Supplied text ▸
"""
In elementary school, I remember singing a song called "Where Have All the Flowers Gone?"
It was a rather depressing song for youngsters to sing. The premise of the Peter Seeger melody: All the flowers went to young girls, who married young men. Those young men were transformed into soldiers and later filled graveyards, which were eventually covered with flowers again. It's a picture of how war interrupts the cycle of life.
The plight of the snowmen is not nearly as serious.
Before drawing that conclusion, first consider this recent history lesson.
Winter was a really fun season when I was a kid. We lived in an addition of houses just outside the Fort Dodge city limits. This area was complete with a large hill leading to a small pond.
Yes, in the summer it was fun to roll down the hill, explore the wooded area on the far side of the pond, hide out in the forts we had built, fish and catch aquatic wildlife -- ranging from crawdads to frogs. We also mowed lawns and did odd jobs to earn spending money.
"""
Data records ▸
"""
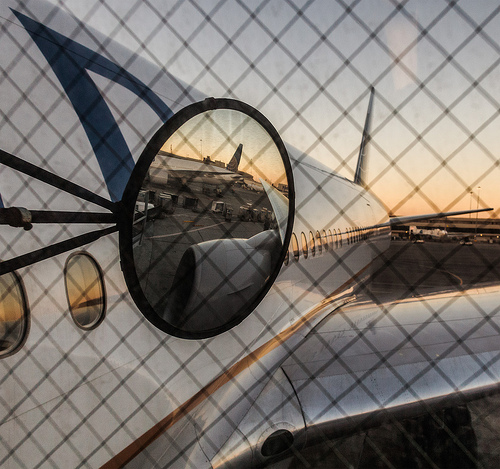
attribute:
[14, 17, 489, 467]
plane — parked, white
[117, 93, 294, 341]
side view mirror — round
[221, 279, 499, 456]
wing — large, white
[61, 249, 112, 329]
window — little, round, oval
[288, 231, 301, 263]
window — little, oval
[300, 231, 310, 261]
window — oval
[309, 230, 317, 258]
window — oval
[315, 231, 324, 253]
window — oval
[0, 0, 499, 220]
sky — sunny, bright, blue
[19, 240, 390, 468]
stripe — gold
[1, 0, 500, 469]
"""
Required actions ▸
1. In the childhood reminiscence, rewrite the passage that begins with "It was a rather" and ends with "cycle of life.", switching "graveyards" to "cemeteries".
2. Resume the childhood reminiscence from its final sentence and keep writing it.

Answer list ▸
1.
It was a rather depressing song for youngsters to sing. The premise of the Peter Seeger melody: All the flowers went to young girls, who married young men. Those young men were transformed into soldiers and later filled cemeteries, which were eventually covered with flowers again. It's a picture of how war interrupts the cycle of life.

2.
But, in the winter, the whole neighborhood turned into a wonderland of sorts.
In addition to the snow-covered hill for sledding and the iced-over pond for sliding -- skating has never been a strong suit of mine -- a large snow pile was created at the top of that hill.
That large, white pile had also as many uses as our Swiss Army knives. We tunneled in and around it, made it into a fort, hid behind it as we threw snowballs at each other and the unsuspecting passersby, and played king of the hill. In itself, the fort was really a fortress, complete with beverage holders and a secret snowball stashing spot.
Snowmen and homemade forts adorned the yards of the neighborhood, right along with Christmas lights, lawn ornaments and nativity scenes.
No amount or degree of cold could keep us out of the yard or off the hill, especially with hot chocolate or apple cider waiting for us in a warm home.
Then again, we didn't have TV until I was about 10 years old, so maybe that makes sense.
Pause for the collective gasp.
The funny thing was, we were rarely, if ever bored. Once we got that box in our living room -- with basic channels only, mind you -- it became a daily part of our life and we forgot how to stay busy, entertain ourselves and have fun otherwise.
In that regard, I can relate to these kids that have so many more options than were available to me.
Not only TVs, but accompanying gaming systems, DVD and Blu-ray players are the norm, in addition to laptops and cell phones with seemingly countless applications.
Why go outside when you have everything you like to do inside?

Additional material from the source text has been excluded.